The government said the shutdown was due to the high number of COVID-19 cases connected to the industry and low rates of compliance with restrictions. Directions issued by Chief Health Officer Brett Sutton now require all workers to have at least one dose of the vaccine before they can return to work on October 5.
Police respond to a protest at the Shrine of Remembrance on Wednesday.Credit:Wayne Taylor
This week the government also announced that school staff and early childcare workers would be required to be vaccinated, bringing them in line with the aged care and healthcare sectors.
The imposition of mandatory vaccinations is expected to grow as Victoria emerges from lockdown.
Under the road map announced by Premier Daniel Andrews last Sunday, restrictions will remain in place until at least 70 per cent of Victorians over 16 have had two jabs – a target expected to be reached around October 26. Once this is achieved, Victorians will enjoy small gains such as the travel bubble around homes expanding to 25 kilometres, a staggered return to on-site learning and up to 10 fully vaccinated people allowed to meet outdoors.
When 80 per cent of eligible Victorians are fully vaccinated, people will be able to shop, go to the pub and attend events as they did previously – provided they are double jabbed.
Archbishop Comensoli said churches had been flexible during the pandemic, but he noted that for many people of faith, “spiritual wellbeing is as important as psychological and physical wellbeing”.
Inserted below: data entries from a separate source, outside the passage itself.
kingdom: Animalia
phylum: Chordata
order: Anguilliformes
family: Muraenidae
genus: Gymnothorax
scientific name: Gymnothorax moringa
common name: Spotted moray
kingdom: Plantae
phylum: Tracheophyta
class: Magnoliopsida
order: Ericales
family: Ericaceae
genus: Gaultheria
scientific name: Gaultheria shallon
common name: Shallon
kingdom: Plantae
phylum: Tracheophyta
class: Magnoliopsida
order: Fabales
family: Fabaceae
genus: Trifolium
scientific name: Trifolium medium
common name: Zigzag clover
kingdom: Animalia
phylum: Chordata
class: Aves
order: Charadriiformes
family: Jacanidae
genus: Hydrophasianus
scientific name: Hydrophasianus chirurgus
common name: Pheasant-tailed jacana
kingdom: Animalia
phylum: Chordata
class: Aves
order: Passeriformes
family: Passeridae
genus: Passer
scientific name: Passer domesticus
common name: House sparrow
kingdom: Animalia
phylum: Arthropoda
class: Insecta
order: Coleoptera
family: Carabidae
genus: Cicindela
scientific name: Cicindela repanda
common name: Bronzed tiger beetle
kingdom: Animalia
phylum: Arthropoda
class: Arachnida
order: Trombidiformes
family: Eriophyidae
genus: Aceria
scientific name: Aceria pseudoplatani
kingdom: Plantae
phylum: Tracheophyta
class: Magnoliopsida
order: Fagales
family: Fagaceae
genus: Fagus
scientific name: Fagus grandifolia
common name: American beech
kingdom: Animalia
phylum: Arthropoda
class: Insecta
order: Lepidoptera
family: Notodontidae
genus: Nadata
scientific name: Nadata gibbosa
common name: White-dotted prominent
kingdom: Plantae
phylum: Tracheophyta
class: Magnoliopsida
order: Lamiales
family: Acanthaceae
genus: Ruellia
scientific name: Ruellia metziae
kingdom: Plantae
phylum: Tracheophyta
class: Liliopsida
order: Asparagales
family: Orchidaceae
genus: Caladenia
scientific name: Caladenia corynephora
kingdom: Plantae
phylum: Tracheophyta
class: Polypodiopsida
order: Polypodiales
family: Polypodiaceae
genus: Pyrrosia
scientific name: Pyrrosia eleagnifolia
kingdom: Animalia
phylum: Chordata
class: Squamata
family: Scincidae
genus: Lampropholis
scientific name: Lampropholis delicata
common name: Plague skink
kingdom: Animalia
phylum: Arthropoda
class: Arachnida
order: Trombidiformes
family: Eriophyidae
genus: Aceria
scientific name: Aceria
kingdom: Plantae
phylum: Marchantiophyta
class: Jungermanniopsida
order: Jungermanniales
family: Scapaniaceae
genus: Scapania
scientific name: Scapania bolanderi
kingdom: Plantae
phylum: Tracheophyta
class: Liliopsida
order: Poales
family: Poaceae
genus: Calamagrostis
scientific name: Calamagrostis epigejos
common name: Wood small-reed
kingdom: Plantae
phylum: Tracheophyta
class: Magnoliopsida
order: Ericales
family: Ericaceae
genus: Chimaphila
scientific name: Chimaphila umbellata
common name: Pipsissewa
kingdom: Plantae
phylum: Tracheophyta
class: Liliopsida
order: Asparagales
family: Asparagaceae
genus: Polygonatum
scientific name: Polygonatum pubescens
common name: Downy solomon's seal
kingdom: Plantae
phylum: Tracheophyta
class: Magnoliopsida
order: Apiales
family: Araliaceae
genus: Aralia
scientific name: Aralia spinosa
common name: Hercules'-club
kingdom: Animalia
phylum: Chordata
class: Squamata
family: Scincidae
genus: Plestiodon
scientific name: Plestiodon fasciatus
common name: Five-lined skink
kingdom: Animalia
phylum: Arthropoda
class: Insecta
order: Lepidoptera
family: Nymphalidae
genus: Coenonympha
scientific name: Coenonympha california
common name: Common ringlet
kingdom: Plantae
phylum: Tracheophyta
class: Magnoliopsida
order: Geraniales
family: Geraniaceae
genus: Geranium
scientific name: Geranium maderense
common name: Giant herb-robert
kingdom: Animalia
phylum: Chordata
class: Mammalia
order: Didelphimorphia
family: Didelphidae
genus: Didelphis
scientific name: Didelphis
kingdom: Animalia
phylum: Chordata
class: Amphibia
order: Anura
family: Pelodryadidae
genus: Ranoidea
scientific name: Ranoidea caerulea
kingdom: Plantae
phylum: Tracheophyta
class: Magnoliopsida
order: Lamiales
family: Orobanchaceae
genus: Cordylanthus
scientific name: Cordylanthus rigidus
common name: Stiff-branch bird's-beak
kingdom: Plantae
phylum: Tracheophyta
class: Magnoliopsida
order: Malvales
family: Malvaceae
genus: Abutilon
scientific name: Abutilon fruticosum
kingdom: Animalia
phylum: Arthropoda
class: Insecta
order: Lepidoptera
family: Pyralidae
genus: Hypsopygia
Similar concerns have also been raised in NSW, where religious leaders have lobbied Health Minister Brad Hazzard for exemptions to a requirement that churchgoers show proof of vaccination once the state reopens.
“We explained that all our faiths are inclined to allow all comers to worship, that many pastors and faithful would be uneasy with restricting worship to the fully vaccinated and that doing so could prove very divisive,” Catholic Archbishop of Sydney Anthony Fisher said this month.
In Tasmania, Catholic Archbishop Julian Porteous has also written to state Health Minister Jeremy Rockliff, asking for an exemption to a public health directive requiring those working in aged care homes from September 17 to be vaccinated or have bookings for their vaccination.
He said he was “obligated to respect the decision of those members of the clergy who have a conscientious objection to receiving one of the COVID-19 vaccines currently available in Australia”.
Lay Catholics have argued that this position is contrary to that of the Pope, who recently described getting vaccinated as “an act of love”.
The Australian Catholic Bishops Conference issued a statement in April saying Catholics in Australia were “encouraged to receive a COVID-19 vaccine” and that it was “morally permissible to accept any [COVID-19] vaccine”.
The Andrews government did not respond to questions from The Age about exemptions sought by religious groups in Victoria.